◆ **WORK TO BE COMPLETED**: Each line of the entries that contains the word "ويندوز" adds one. Reply with the resulting number only.

Data excerpts

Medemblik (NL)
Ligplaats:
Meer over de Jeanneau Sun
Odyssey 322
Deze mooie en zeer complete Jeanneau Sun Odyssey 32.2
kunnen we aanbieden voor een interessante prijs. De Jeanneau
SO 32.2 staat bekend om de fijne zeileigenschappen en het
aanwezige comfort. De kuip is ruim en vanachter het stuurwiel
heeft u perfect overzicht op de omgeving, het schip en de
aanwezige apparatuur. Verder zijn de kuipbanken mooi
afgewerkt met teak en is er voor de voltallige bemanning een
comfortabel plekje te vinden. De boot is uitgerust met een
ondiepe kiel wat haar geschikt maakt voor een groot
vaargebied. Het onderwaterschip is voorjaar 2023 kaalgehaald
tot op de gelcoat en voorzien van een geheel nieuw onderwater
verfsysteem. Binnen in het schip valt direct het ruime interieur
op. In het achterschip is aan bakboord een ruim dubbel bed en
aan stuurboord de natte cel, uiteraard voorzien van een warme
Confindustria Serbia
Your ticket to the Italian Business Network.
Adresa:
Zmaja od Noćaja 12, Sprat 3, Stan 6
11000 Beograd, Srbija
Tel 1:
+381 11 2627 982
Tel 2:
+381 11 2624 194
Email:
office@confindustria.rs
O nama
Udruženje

---

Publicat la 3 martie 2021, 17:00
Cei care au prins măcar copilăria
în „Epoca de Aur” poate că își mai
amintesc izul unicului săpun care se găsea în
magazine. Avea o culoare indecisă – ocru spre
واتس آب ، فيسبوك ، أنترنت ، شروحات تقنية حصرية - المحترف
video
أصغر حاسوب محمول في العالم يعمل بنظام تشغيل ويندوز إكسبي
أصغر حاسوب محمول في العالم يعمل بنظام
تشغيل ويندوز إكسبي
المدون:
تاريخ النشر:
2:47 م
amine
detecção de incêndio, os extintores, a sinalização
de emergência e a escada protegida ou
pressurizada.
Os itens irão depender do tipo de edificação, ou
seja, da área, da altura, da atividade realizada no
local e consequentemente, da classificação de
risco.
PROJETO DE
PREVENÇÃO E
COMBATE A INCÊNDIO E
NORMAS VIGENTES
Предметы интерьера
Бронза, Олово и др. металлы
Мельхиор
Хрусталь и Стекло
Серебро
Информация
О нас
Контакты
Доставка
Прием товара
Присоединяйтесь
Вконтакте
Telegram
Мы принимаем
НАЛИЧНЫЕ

◆ **RESPONSE TO THIS EXERCISE**: 2